Single-cell RNA-seq reveals interferon-induced guanylate-binding proteins are linked with sarcopenia

J Cachexia Sarcopenia Muscle. 2022 Sep 26. doi: 10.1002/jcsm.13091. Online ahead of print.

Abstract

Background: Sarcopenia is defined as an age-related progressive loss of muscle mass and/or strength. Although different factors can contribute to this disease, the underlying mechanisms remain unclear. We assessed transcriptional heterogeneity in skeletal muscles from sarcopenic and control mice at single-cell resolution.

Methods: A mouse model was established to study sarcopenic skeletal muscles. Single-cell RNA-seq was performed on tibialis anterior (TA) muscle cells collected from sarcopenic and control mice. A series of bioinformatic analyses were carried out to identify and compare different cell types under different conditions. Immunofluorescence staining and western blotting were used to validate the findings from single-cell experiments. Tube formation assays were conducted to further evaluate the effects of Gbp2 on endothelial cells during angiogenesis.

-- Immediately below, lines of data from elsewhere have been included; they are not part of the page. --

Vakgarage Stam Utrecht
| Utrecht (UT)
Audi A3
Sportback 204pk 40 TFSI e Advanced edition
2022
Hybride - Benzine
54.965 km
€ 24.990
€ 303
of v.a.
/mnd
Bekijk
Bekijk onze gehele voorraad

Results: A murine sarcopenia model was successfully established using a senescence-accelerated mouse strain (SAMP6, n = 5). Sarcopenia phenotype was induced by administration of dexamethasone (20 mg/kg) and reduced physical activity. Senescence-resistant mice strain (SAMR1) and SAMP6 strain with similar activity but injected with PBS were recruited as two control groups. As signs of sarcopenia, body weight, muscle cell counts and cross-sectional fibre area were all significantly decreased in sarcopenic mice (P value = 0.004, 0.03 and 0.035, respectively). After quality control, 13 612 TA muscle single-cell transcriptomes were retained for analysis. Fourteen cell clusters were identified from the profiled cells. Among them, two distinct endothelial subtypes were found to be dominant in the sarcopenia group (42.2% cells) and in the two control groups (59.1% and 47.9% cells), respectively. 191 differentially expressed genes were detected between the two endothelial subtypes. Sarcopenia-specific endothelial cell subtype exhibited a dramatic increase in the interferon family genes and the interferon-inducible guanylate-binding protein (GBP) family gene expressions. For example, Igtp and Gbp2 in sarcopenic endothelial cells were 5.4 and 13.3 times higher than those in the control groups, respectively. We further validated our findings in muscle specimens of sarcopenia patients and observed that GBP2 levels were increased in endothelial cells of a subset of patients (11 of 40 patients, 27.5%), and we identified significantly higher CD31 and GBP2 co-localization (P value = 0.001128). Finally, we overexpressed Gbp2 in human umbilical vein endothelial cells in vitro. The endothelial cells with elevated Gbp2 expression displayed compromised tube formation.

Conclusions: Our single-cell-based results suggested that endothelial cells may play critical roles in sarcopenia development through interferon-GBP signalling pathways, highlighting new therapeutic directions to slow down or even reverse age-related sarcopenia.

Keywords: Endothelial cell; Guanylate-binding protein; Interferon; Sarcopenia; Single-cell RNA-seq; Skeletal muscle.